2/2/2021 Sayan Mitra, Sasa Misailovic, Lizzie Roehrs
CSL Professor Sayan Mitra and CS Assistant Professor Sasa Misailovic are exploring new programming languages and tools that aim to make it easier to build autonomous systems and therefore broaden participation in that enterprise.
Written by Sayan Mitra, Sasa Misailovic, Lizzie Roehrs
Autonomous systems are poised to transform transportation, manufacturing, entertainment, and agriculture; however, developing reliable autonomous systems requires a building full of engineers. Doing so requires a very different level of effort than creating comparable mobile apps. CSL Professor Sayan Mitra and CS Assistant Professor Sasa Misailovic are exploring new programming languages and tools that aim to make it easier to build autonomous systems and therefore broaden participation in that enterprise.
“The core of any programming system is the ‘abstractions’ -- the building blocks of code or functions that can be used by programmers to build larger functions, libraries, applications, and systems,” says Mitra, an Electrical and Computer Engineering professor. “The abstractions of a language define the mindset, the units of thought, the core concepts.”
Mitra says an example of this is the x86 assembly language or instruction set that defines the operations can be performed on data and how data can be moved between the CPU and the memory. This makes it possible to run the same application program, such as the popular game ‘Among Us’, on different computers, even from different manufacturers (Apple and Android).
“For robotics and autonomous systems, we do not yet have good abstractions. Impressive applications are developed, but they are hyper-targeted for a specific hardware platform,” says Misailovic. “This not only makes it difficult to port applications, it also complicates debugging and verification.”
In their recent paper published in OOPSLA 2020, Mitra and Misailovic and their graduate students Ritwika Ghosh and Chiao Hsieh, have proposed a new programming language called “Koord for distributed robotics” that provides abstractions for control and coordination that addresses some of these issues. For example, Koord, a formation flight application -- like the ones used for drone shows -- can be written in just 10 lines of Koord code. This code can then be deployed on actual drones or simulated.
There are several other applications discussed in the paper. A distributed delivery application is only about 40 lines and has shown how the same application can be compiled and ported to quadcopters and ground vehicles. Koord is a part of the CyPhyHouse (a toolchain that aims to provide similar programming, debugging, and deployment benefits for distributed mobile robotic applications) project which is led by Mitra and Geir Dullerud of CSL.

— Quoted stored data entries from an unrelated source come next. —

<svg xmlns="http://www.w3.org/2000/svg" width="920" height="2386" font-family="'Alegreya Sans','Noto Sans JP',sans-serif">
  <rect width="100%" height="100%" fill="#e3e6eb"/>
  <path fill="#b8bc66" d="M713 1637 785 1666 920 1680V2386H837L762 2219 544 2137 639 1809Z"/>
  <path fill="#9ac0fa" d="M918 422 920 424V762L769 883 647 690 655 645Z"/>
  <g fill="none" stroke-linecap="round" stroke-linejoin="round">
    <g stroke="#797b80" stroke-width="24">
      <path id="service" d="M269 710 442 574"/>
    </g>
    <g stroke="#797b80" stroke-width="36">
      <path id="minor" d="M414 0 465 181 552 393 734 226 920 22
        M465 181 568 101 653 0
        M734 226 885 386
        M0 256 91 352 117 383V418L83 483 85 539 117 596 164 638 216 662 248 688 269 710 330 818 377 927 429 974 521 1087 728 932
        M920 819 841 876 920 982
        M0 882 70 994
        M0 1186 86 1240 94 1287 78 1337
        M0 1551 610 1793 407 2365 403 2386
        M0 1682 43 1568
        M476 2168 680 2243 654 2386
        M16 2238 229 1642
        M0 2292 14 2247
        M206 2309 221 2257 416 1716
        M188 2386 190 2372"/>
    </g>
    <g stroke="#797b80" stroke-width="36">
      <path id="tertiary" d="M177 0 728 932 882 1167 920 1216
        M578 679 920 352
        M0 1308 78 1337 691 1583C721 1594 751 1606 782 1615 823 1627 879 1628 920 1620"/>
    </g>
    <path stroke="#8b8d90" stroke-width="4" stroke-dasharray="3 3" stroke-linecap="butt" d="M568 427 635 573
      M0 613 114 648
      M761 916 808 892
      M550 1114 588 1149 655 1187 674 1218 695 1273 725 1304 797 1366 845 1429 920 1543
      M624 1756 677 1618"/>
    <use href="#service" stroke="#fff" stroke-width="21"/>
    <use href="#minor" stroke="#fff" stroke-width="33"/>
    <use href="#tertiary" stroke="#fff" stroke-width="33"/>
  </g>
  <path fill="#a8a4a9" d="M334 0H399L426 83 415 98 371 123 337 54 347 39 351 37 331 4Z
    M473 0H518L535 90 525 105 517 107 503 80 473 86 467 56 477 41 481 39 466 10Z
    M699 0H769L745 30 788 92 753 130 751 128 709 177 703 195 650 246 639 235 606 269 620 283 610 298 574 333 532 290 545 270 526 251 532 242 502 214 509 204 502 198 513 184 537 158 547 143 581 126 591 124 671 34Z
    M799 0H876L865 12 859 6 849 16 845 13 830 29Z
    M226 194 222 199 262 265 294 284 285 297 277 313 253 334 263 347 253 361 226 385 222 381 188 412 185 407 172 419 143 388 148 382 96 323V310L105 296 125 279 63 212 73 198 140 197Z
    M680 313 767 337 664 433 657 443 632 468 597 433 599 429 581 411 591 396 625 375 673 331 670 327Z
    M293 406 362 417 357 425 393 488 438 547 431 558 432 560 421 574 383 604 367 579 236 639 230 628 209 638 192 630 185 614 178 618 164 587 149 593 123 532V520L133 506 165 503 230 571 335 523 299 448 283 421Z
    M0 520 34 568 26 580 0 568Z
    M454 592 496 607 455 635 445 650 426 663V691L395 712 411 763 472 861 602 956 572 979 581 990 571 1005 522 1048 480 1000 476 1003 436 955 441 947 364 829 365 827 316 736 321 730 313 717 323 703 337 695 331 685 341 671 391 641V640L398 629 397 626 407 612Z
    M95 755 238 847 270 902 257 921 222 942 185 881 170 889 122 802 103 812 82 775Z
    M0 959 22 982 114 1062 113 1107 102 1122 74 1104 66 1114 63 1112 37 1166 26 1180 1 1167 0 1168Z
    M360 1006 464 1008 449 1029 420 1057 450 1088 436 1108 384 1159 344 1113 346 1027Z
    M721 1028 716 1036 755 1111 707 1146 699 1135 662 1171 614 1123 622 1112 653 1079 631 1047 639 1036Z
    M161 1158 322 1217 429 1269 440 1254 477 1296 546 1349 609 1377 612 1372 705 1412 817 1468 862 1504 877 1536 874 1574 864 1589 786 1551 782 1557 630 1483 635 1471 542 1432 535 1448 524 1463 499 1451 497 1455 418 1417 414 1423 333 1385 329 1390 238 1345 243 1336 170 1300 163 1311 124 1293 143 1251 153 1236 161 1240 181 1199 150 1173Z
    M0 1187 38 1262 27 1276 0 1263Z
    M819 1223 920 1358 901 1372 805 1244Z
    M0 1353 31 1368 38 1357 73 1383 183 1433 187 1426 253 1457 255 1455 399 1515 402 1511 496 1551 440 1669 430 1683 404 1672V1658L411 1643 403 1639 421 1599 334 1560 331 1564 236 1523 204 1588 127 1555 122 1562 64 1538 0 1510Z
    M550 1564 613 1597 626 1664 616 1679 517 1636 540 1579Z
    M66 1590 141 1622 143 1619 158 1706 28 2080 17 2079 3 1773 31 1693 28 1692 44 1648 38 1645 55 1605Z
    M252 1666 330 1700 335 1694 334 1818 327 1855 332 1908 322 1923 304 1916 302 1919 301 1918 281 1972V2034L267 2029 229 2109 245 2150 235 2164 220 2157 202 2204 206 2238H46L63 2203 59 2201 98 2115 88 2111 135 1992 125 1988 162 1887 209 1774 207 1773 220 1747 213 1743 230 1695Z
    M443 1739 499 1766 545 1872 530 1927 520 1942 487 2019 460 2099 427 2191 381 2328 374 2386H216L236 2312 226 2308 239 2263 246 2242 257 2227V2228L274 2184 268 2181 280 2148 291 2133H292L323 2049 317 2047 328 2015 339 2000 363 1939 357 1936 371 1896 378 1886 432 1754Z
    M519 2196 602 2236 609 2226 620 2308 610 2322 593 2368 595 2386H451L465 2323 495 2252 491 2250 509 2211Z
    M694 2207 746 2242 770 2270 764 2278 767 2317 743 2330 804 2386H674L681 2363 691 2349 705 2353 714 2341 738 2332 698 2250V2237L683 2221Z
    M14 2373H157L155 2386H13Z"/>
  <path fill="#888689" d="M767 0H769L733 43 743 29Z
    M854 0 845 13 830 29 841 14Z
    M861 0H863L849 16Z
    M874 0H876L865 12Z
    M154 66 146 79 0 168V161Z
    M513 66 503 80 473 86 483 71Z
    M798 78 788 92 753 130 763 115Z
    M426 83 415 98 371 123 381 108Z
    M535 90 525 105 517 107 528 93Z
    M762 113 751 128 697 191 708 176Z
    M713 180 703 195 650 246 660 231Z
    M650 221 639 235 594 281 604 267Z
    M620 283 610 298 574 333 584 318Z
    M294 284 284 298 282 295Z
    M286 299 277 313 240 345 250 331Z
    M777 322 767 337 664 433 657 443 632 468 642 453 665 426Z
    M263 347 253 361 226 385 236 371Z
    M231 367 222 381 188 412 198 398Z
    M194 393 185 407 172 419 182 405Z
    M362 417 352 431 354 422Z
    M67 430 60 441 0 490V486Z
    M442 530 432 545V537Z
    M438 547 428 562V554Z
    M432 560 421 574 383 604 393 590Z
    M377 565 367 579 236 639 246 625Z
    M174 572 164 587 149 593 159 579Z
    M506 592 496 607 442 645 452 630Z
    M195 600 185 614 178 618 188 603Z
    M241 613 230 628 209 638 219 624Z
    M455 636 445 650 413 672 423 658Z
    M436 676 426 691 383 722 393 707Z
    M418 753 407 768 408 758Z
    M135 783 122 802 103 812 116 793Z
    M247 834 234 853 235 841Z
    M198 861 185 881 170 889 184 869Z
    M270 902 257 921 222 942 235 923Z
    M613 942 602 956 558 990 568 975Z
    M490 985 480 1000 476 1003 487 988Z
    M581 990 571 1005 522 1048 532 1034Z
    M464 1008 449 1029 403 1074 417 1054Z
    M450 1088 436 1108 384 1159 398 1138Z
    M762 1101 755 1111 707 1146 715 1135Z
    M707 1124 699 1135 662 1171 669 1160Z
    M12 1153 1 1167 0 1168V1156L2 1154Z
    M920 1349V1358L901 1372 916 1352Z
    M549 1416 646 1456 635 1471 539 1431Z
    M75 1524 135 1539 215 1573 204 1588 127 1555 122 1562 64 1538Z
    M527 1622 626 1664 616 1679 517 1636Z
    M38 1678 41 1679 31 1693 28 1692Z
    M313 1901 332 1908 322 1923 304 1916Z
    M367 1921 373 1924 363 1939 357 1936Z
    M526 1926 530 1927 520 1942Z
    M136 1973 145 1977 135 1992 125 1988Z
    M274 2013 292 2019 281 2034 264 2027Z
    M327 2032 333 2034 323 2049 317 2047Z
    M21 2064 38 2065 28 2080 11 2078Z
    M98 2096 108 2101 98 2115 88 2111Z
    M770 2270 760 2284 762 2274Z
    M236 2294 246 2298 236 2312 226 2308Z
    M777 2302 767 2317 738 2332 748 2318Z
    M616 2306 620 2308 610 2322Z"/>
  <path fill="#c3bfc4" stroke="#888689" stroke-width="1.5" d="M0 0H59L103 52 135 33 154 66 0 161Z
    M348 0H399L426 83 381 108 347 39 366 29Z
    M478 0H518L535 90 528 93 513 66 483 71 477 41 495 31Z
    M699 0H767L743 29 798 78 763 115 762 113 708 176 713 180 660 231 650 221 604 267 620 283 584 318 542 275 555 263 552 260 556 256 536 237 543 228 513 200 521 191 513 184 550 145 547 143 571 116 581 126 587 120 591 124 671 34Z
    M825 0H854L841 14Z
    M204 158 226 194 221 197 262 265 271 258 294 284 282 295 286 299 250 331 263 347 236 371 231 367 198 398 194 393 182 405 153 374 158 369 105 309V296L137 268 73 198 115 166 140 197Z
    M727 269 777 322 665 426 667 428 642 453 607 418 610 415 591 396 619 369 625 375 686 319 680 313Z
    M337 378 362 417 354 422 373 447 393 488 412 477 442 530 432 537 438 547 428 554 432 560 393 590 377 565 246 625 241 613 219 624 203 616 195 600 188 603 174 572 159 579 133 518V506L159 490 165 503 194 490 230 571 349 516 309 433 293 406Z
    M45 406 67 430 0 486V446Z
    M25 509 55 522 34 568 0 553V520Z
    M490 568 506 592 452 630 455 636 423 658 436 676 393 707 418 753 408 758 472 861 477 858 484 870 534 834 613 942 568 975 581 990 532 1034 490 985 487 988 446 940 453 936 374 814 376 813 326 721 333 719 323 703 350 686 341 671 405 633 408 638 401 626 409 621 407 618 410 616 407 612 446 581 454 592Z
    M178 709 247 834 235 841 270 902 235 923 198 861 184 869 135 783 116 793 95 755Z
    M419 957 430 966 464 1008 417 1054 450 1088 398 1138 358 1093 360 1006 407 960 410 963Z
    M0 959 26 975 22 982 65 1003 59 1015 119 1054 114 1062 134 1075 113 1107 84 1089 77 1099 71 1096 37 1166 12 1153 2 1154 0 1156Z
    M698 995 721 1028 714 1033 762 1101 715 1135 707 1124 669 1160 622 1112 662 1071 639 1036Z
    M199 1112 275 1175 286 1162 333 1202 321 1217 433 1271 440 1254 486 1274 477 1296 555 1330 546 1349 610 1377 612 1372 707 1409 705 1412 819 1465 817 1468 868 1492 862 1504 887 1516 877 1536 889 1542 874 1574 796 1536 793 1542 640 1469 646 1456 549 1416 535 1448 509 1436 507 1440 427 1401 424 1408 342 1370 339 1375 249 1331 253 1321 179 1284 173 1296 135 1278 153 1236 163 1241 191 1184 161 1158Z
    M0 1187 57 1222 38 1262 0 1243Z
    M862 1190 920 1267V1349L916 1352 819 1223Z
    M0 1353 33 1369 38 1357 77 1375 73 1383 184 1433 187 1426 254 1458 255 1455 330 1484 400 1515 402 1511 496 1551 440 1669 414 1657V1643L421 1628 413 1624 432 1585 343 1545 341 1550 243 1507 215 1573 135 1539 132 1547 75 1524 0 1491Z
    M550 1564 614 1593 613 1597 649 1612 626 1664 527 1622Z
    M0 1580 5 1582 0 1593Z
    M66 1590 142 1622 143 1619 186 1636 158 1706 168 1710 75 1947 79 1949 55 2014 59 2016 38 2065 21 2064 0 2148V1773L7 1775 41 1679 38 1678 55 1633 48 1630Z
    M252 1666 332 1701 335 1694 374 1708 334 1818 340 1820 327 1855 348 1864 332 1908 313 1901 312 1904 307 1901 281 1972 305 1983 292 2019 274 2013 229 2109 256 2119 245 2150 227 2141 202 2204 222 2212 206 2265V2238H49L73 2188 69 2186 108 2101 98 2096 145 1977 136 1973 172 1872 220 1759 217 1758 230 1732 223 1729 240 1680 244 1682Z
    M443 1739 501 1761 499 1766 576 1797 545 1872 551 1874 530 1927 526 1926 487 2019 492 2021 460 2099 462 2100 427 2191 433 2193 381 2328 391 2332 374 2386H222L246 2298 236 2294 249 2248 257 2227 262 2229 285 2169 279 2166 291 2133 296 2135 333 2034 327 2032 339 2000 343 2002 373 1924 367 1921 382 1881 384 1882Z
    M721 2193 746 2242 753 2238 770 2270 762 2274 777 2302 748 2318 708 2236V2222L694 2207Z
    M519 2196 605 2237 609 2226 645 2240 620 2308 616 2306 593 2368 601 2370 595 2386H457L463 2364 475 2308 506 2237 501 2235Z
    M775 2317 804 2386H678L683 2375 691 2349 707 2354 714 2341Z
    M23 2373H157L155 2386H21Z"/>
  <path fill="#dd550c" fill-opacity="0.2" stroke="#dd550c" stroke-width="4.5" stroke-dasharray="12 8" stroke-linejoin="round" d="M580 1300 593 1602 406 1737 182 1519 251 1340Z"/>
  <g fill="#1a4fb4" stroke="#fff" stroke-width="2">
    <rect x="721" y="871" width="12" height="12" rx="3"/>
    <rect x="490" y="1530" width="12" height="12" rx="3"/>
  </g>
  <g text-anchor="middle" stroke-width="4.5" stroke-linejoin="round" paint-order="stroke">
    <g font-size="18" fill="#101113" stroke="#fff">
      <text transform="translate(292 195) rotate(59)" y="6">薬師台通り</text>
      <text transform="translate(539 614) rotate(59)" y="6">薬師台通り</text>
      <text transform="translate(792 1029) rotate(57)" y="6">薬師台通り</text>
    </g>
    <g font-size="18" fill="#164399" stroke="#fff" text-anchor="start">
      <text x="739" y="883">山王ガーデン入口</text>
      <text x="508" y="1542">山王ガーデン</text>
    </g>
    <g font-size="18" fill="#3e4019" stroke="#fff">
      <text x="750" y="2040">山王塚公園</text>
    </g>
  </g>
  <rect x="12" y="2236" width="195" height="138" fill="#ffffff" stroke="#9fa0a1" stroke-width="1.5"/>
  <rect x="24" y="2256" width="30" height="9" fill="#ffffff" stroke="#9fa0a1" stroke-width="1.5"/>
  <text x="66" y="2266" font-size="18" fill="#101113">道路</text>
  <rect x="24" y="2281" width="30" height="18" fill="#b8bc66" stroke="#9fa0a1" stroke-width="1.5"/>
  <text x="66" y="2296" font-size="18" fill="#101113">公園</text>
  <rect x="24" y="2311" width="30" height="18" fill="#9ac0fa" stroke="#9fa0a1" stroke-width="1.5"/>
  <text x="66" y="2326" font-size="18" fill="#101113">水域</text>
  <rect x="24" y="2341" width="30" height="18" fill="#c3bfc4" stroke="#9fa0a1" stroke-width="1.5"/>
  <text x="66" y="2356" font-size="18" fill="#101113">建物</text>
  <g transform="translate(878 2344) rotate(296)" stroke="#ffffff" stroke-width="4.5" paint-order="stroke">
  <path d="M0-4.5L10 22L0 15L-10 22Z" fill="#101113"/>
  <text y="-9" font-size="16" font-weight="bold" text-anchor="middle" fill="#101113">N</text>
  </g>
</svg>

“One of the key challenges for safety and reliability in autonomous systems is coping with uncertainty,” says Mitra. “In the new NSF project, we focus on three important forms of uncertainty: Noisy data from sensors and perception modules, asynchrony of distributed computation, and heuristic computation of the software that makes decisions.”
These sources bring various challenges for developing and validating software modules of autonomous systems. To address these challenges, they propose a language-based framework for analysis of programs for autonomous systems that treats quantification and management of uncertainty as first-class-citizens.

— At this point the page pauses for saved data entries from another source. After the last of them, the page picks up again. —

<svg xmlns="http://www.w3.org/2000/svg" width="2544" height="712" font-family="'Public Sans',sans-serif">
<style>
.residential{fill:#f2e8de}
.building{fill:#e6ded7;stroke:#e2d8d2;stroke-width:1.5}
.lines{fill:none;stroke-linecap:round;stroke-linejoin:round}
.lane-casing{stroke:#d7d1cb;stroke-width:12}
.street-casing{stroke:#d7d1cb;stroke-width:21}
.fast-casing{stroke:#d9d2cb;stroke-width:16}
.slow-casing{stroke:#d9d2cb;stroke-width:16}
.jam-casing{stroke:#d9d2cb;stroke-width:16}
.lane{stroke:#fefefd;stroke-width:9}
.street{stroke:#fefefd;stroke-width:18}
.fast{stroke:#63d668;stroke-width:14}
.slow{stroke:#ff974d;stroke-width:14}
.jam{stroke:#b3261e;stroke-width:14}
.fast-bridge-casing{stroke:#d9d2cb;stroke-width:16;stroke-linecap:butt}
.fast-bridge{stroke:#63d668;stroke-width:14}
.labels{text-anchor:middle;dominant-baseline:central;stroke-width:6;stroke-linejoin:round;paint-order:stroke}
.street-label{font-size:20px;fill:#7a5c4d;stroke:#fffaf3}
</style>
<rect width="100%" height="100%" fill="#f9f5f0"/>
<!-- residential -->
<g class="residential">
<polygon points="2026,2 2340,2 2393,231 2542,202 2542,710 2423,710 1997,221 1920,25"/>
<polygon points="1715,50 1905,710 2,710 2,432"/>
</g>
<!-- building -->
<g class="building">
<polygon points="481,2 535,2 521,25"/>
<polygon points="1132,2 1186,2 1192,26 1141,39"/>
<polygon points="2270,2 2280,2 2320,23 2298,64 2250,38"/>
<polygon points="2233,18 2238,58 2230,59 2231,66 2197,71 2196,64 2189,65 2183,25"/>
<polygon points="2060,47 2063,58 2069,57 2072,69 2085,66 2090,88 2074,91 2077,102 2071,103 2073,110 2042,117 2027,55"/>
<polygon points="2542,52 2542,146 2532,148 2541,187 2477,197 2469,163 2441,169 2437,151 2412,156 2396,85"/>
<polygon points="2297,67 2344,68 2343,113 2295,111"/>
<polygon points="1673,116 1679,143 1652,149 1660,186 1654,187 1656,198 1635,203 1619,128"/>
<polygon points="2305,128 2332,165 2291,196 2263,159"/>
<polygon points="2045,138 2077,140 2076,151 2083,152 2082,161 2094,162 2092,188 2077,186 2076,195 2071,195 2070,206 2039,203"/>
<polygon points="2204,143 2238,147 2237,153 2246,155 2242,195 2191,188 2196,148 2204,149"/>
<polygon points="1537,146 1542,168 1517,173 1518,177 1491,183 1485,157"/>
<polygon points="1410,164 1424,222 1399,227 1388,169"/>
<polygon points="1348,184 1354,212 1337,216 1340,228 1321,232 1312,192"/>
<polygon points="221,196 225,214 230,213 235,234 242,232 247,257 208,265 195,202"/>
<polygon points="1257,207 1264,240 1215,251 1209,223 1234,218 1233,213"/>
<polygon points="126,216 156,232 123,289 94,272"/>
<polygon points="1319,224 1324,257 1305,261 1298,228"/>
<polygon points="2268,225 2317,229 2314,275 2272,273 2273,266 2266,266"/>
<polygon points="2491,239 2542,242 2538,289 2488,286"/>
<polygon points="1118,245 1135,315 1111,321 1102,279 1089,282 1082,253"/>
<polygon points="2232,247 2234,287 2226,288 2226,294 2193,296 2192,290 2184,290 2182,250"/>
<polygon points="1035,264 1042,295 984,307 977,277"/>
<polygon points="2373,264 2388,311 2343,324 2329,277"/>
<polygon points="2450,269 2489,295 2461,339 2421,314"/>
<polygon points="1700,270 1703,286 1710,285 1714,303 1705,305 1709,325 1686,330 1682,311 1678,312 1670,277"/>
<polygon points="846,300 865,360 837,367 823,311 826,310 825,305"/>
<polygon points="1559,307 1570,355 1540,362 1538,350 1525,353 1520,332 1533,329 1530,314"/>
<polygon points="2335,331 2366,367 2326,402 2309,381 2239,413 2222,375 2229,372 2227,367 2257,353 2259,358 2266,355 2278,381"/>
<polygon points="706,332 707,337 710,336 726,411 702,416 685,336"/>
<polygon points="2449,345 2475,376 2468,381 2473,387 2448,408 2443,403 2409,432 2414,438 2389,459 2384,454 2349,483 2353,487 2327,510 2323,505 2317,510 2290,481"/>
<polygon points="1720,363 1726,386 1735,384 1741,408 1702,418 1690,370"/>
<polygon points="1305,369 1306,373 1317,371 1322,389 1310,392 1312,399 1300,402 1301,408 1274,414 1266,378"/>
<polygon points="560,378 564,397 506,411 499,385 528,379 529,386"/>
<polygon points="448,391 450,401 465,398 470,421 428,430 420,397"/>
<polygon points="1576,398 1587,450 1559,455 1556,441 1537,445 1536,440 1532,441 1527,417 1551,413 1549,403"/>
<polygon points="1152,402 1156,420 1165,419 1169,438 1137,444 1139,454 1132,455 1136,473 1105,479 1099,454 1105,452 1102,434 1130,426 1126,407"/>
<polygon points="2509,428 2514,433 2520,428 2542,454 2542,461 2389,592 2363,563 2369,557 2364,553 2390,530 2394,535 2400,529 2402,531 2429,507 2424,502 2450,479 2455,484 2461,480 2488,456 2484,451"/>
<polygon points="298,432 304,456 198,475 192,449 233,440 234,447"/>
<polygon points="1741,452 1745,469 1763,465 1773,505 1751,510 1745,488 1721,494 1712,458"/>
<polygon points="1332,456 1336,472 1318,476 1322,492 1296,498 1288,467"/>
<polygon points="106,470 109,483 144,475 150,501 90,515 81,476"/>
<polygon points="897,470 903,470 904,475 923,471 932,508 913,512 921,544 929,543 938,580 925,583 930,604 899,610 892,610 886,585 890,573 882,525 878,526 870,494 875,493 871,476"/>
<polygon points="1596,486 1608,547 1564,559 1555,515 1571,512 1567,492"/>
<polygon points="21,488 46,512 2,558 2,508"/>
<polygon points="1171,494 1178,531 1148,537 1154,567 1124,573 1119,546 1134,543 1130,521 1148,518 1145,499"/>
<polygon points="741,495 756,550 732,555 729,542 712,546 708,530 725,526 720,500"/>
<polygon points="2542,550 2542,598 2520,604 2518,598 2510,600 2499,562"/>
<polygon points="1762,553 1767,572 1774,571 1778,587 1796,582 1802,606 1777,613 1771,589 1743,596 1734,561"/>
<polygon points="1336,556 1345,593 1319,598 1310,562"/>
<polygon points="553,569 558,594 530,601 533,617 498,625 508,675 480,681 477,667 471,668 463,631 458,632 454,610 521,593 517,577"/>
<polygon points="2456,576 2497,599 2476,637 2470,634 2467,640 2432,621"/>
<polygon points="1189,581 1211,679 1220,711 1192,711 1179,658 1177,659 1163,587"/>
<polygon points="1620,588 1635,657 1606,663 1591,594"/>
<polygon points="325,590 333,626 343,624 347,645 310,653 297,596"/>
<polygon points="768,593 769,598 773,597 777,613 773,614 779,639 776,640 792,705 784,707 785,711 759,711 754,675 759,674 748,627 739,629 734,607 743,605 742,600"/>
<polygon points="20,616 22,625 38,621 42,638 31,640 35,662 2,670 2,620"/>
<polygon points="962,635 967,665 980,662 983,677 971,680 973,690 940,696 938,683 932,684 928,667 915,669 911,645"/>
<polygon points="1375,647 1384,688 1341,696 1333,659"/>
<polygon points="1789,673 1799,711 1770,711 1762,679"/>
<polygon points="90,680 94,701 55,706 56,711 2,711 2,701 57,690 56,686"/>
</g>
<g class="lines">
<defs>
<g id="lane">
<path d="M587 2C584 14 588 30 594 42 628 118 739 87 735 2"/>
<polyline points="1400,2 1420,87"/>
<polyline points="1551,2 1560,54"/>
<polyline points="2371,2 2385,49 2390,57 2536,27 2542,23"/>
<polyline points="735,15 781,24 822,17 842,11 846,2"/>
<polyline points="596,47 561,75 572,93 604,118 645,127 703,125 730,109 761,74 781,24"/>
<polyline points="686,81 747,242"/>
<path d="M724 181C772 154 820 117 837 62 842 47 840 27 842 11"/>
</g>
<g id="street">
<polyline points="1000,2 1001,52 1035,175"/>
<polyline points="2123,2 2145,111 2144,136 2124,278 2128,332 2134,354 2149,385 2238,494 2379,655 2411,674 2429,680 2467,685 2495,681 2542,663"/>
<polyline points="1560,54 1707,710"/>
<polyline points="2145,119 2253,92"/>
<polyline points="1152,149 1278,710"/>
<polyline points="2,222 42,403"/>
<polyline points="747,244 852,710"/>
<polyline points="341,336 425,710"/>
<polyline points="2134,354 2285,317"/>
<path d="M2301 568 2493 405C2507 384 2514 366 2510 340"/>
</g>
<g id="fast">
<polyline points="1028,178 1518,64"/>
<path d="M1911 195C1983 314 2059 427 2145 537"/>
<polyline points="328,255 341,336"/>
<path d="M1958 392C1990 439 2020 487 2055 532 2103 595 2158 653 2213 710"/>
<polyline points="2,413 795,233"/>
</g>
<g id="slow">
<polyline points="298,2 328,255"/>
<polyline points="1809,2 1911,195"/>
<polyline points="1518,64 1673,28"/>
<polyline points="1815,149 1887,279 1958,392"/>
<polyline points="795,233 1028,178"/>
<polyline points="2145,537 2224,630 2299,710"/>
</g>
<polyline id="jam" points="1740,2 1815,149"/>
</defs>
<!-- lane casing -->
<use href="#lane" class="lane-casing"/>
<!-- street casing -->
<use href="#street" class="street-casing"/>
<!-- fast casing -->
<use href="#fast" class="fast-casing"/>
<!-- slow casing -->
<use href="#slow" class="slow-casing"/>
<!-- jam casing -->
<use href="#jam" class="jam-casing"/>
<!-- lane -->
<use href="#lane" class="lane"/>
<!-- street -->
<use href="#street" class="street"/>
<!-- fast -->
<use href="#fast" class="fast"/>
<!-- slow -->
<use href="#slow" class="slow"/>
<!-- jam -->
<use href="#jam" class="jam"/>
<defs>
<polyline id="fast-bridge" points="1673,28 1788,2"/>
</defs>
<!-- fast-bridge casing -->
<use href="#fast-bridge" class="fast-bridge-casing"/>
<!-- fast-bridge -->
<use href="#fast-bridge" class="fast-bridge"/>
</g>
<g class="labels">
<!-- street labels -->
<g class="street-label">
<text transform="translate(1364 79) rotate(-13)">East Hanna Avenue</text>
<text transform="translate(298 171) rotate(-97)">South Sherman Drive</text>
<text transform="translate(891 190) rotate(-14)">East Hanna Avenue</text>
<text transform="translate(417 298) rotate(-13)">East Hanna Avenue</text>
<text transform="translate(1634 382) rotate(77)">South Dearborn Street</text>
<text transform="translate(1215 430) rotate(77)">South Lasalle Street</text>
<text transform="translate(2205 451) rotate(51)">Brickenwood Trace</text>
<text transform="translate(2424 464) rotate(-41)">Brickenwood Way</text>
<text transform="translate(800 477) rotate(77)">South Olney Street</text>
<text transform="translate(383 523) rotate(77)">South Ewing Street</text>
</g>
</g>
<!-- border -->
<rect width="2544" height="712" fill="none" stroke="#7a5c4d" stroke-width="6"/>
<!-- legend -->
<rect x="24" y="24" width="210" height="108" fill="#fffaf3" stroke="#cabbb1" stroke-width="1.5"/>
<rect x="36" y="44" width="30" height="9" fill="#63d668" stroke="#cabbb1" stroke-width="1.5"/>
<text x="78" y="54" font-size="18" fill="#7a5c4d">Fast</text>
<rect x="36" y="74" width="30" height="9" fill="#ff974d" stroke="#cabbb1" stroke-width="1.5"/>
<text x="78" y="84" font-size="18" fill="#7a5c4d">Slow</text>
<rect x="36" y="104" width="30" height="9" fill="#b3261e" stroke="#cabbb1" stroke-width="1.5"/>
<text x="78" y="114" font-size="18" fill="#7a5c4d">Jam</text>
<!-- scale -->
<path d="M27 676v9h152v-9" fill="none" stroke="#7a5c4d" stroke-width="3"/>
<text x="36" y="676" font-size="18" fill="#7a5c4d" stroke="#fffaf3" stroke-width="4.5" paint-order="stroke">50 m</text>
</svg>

“Our main insight is to combine logic-based verification techniques with probabilistic program analysis,” says Misailovic. “Previously, my students and I have worked on languages and verification techniques for probabilistic distributed systems and computer networks. Our goal in this project is to integrate these techniques with emerging approaches for statistical model checking to answer complex verification queries in an automated fashion.”
Mitra and Misailovic plan to evaluate their techniques on real robots, in CyPhyHouse, and also the GEM autonomous vehicle platform. This combination of principled reasoning techniques and real-world evaluation will help them build the first end-to-end reasoning framework that can inform not only verification and inference, but also data collection for refining further verification and/or user’s complex programs.
This framework will help them educate students and researchers in programming languages, formal methods, and cyber-physical systems through new course materials and tutorials on its demonstrated results.